[Start of section]
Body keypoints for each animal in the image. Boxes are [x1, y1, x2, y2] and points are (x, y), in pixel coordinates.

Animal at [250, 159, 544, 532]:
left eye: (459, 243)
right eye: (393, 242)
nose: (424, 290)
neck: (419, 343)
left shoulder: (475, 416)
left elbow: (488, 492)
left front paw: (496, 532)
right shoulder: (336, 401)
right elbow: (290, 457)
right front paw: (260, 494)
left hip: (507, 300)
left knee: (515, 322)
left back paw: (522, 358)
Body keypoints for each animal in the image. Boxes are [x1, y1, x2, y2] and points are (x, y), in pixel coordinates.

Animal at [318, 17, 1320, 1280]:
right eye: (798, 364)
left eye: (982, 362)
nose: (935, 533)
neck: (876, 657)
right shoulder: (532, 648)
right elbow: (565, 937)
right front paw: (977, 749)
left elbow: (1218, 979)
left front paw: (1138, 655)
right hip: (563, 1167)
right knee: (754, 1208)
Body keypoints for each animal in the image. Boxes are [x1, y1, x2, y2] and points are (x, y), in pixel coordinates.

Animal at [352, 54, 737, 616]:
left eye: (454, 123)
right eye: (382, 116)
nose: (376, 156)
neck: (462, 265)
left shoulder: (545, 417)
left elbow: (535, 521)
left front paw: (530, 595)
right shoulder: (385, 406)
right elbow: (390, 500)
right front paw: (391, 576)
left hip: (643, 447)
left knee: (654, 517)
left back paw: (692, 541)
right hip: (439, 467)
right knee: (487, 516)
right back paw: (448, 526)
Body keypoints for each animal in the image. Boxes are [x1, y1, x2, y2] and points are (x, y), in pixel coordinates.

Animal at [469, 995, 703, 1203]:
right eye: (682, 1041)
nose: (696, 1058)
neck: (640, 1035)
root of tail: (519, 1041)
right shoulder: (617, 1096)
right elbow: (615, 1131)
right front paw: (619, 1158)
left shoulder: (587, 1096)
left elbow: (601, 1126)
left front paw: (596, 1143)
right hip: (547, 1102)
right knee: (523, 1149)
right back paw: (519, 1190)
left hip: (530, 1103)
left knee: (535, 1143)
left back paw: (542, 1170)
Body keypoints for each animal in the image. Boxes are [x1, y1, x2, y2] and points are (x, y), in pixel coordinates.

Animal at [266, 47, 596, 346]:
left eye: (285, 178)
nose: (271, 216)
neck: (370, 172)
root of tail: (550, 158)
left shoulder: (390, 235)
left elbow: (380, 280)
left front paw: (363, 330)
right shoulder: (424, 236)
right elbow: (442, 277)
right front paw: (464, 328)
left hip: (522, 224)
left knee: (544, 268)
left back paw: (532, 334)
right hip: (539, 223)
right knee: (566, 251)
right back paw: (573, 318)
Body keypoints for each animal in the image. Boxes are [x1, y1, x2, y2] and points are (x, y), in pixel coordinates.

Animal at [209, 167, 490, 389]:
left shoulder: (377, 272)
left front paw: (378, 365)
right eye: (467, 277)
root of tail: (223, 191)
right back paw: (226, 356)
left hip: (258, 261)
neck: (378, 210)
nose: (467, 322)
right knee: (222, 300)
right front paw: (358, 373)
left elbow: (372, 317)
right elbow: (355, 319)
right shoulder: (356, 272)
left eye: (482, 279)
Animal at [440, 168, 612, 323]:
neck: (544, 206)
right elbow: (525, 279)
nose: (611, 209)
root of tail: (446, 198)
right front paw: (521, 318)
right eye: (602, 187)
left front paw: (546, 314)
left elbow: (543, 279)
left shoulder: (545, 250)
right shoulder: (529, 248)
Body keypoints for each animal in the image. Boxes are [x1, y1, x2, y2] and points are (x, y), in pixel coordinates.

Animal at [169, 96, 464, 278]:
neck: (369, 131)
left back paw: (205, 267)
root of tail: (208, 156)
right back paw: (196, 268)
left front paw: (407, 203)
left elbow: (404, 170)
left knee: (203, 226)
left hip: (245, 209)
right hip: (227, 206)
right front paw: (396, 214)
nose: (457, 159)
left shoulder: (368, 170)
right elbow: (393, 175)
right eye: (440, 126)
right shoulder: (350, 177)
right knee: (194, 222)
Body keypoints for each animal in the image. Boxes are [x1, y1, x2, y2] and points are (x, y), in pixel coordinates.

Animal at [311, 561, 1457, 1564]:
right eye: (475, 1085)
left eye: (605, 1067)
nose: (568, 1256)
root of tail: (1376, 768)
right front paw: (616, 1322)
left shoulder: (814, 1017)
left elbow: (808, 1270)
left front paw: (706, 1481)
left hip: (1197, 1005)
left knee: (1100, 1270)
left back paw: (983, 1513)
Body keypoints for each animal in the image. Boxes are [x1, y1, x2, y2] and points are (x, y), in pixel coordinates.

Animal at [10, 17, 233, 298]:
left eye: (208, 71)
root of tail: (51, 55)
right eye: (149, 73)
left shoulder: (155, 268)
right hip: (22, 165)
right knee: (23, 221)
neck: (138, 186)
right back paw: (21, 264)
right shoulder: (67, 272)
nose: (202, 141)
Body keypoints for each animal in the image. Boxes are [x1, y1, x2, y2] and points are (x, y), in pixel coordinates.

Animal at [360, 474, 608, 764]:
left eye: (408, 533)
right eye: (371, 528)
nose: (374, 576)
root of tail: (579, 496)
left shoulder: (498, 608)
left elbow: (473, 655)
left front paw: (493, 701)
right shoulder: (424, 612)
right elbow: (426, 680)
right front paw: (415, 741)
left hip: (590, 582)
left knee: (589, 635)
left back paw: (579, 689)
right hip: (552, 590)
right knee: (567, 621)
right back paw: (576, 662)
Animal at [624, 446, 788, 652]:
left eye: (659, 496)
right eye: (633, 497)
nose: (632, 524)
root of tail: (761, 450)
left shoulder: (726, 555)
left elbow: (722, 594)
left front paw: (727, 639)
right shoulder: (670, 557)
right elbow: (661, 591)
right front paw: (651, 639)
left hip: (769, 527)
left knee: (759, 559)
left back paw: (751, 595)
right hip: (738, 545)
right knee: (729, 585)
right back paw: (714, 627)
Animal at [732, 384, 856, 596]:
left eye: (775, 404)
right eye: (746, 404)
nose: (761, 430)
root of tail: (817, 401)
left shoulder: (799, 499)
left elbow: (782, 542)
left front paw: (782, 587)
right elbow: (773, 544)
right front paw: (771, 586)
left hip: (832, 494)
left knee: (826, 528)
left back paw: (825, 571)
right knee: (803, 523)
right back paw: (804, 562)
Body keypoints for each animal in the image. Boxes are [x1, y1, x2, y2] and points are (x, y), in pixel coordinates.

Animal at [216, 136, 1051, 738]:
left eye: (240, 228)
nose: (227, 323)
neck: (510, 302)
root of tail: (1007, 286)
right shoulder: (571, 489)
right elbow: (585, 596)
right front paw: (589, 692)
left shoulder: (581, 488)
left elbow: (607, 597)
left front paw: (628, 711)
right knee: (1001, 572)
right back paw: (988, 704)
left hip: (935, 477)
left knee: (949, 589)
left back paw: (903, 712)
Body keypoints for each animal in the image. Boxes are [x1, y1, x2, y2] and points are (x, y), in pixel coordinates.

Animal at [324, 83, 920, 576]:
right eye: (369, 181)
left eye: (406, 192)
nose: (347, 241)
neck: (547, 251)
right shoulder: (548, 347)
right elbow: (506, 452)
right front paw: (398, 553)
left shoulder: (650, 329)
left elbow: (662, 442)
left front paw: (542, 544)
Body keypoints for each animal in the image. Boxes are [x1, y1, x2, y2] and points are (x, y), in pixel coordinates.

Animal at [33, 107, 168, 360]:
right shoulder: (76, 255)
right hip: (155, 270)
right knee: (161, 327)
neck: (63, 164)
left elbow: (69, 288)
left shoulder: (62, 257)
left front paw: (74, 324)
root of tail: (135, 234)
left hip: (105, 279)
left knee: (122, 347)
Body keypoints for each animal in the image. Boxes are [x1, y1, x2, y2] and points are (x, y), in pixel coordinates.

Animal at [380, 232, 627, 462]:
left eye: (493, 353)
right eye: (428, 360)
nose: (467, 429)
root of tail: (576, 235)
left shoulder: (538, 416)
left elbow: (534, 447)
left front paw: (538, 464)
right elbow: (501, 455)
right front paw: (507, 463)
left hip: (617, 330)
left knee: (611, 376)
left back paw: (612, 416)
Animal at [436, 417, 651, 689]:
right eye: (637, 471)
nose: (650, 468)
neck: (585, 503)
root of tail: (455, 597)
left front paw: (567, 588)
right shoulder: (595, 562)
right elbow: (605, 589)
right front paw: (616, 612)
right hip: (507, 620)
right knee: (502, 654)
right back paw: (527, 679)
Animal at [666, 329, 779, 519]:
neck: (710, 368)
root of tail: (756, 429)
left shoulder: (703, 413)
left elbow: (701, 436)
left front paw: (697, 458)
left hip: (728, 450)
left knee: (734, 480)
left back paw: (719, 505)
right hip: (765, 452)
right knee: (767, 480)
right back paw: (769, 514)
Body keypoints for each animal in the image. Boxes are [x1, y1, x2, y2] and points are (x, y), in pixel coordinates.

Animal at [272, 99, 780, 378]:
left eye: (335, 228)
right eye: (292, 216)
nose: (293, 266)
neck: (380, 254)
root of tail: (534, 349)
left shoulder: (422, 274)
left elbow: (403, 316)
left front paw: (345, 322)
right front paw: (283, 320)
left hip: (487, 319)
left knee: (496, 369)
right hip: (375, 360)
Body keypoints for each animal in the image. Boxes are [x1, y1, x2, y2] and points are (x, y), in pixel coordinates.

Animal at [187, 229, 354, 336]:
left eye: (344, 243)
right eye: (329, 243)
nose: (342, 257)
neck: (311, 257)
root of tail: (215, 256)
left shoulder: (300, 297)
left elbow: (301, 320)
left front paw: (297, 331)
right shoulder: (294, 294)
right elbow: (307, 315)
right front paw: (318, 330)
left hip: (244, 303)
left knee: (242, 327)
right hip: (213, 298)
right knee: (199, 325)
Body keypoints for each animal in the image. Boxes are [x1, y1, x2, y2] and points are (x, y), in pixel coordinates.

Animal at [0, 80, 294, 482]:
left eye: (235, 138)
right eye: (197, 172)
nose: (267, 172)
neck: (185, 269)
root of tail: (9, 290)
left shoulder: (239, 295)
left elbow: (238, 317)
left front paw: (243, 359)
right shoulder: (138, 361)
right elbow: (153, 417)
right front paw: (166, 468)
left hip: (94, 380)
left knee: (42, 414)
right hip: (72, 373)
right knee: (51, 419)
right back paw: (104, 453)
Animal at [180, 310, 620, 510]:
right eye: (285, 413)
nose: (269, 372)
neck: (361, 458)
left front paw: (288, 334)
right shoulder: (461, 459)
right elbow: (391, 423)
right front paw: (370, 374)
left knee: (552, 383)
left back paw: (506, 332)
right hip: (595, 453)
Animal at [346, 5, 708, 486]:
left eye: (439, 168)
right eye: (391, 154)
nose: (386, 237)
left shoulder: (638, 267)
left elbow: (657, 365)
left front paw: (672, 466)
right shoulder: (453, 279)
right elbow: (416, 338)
[End of section]
● **What is needed**:
Retype the records above from the very first line down to the line with "left back paw: (542, 1170)", keeping both of those lines. Include nothing beyond them.

● **Reply to the task**:
Body keypoints for each animal in the image. Boxes are [x1, y1, x2, y2] and points are (x, y), in pixel coordinates.

Animal at [250, 159, 544, 532]:
left eye: (459, 243)
right eye: (393, 242)
nose: (424, 290)
neck: (419, 343)
left shoulder: (475, 416)
left elbow: (488, 492)
left front paw: (496, 532)
right shoulder: (336, 401)
right elbow: (290, 457)
right front paw: (260, 494)
left hip: (507, 300)
left knee: (515, 322)
left back paw: (522, 358)
Body keypoints for each animal in the image. Boxes are [x1, y1, x2, y2] and points are (x, y), in pixel coordinates.

Animal at [318, 17, 1320, 1280]:
right eye: (798, 364)
left eye: (982, 362)
nose: (935, 533)
neck: (876, 657)
right shoulder: (532, 648)
right elbow: (565, 937)
right front paw: (977, 749)
left elbow: (1218, 979)
left front paw: (1138, 655)
right hip: (563, 1167)
right knee: (754, 1208)
Body keypoints for each animal in the image. Boxes are [x1, y1, x2, y2] and points are (x, y), in pixel coordinates.

Animal at [352, 54, 737, 616]:
left eye: (454, 123)
right eye: (382, 116)
nose: (376, 156)
neck: (462, 265)
left shoulder: (545, 417)
left elbow: (535, 521)
left front paw: (530, 595)
right shoulder: (385, 406)
right elbow: (390, 500)
right front paw: (391, 576)
left hip: (643, 447)
left knee: (654, 517)
left back paw: (692, 541)
right hip: (439, 467)
right knee: (487, 516)
right back paw: (448, 526)
Body keypoints for each animal in the image. Boxes are [x1, y1, x2, y2] and points are (x, y), in pixel coordinates.

Animal at [469, 995, 703, 1203]:
right eye: (682, 1041)
nose: (696, 1058)
neck: (640, 1035)
root of tail: (519, 1041)
right shoulder: (617, 1096)
right elbow: (615, 1131)
right front paw: (619, 1158)
left shoulder: (587, 1096)
left elbow: (601, 1126)
left front paw: (596, 1143)
right hip: (547, 1102)
right knee: (523, 1149)
right back paw: (519, 1190)
left hip: (530, 1103)
left knee: (535, 1143)
left back paw: (542, 1170)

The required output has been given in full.